(Records from a data collection)
--- START ---

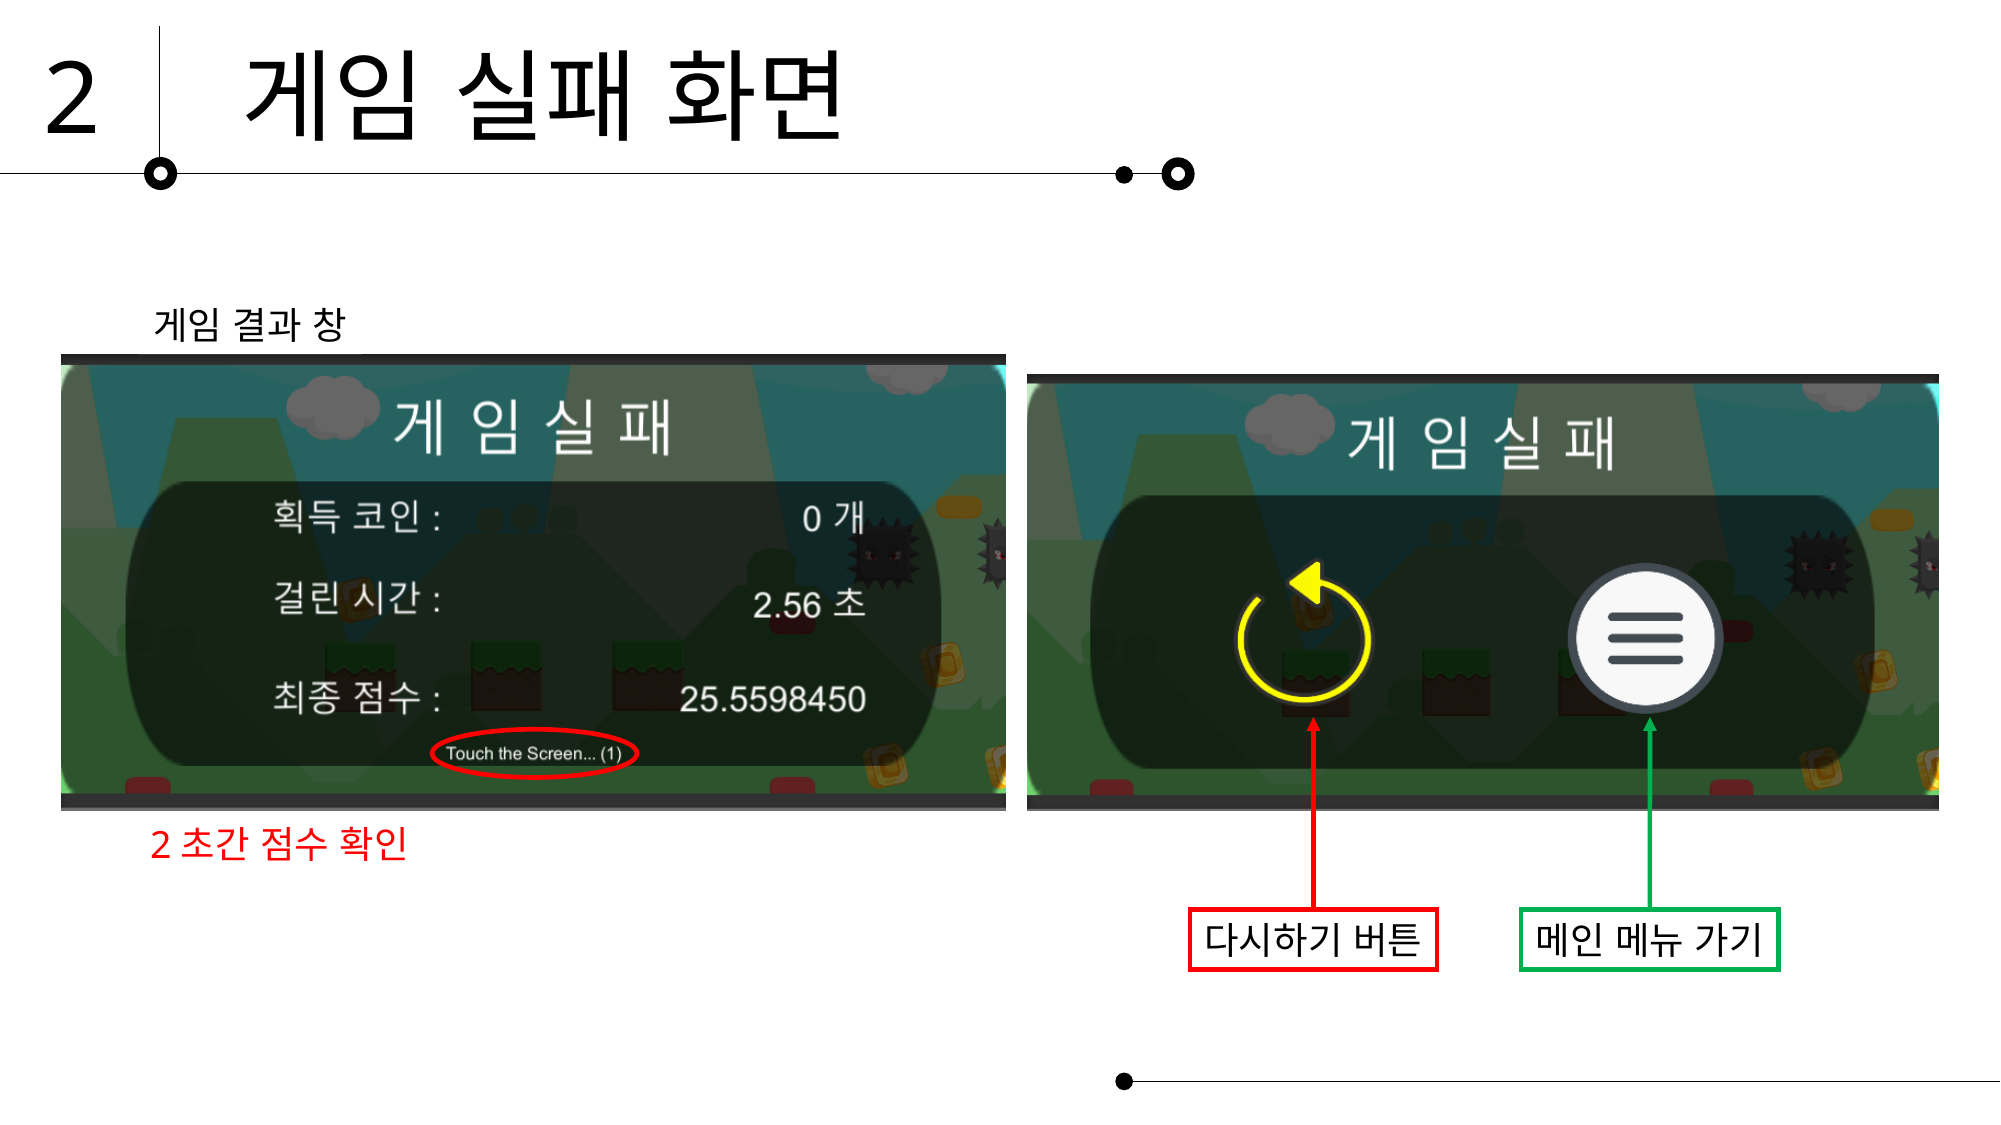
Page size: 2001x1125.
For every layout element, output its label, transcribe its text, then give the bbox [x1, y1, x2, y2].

picture [61, 354, 1006, 811]
text_box 2 [28, 25, 116, 161]
text_box 게임 결과 창 [138, 293, 363, 355]
text_box 다시하기 버튼 [1189, 909, 1438, 970]
text_box 게임 실패 화면 [226, 25, 865, 161]
text_box 2초간 점수 확인 [134, 812, 425, 874]
text_box 메인 메뉴 가기 [1520, 909, 1780, 970]
picture [1027, 374, 1939, 811]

--- END ---

▶ _What is needed_:
Leave the images aside and return the records above exactly as written.

▶ _Written solution_:
Page size: 2001x1125.
For every layout element, output its label, transcribe its text, then give the bbox [x1, y1, x2, y2].

picture [61, 354, 1006, 811]
text_box 2 [28, 25, 116, 161]
text_box 게임 결과 창 [138, 293, 363, 355]
text_box 다시하기 버튼 [1189, 909, 1438, 970]
text_box 게임 실패 화면 [226, 25, 865, 161]
text_box 2초간 점수 확인 [134, 812, 425, 874]
text_box 메인 메뉴 가기 [1520, 909, 1780, 970]
picture [1027, 374, 1939, 811]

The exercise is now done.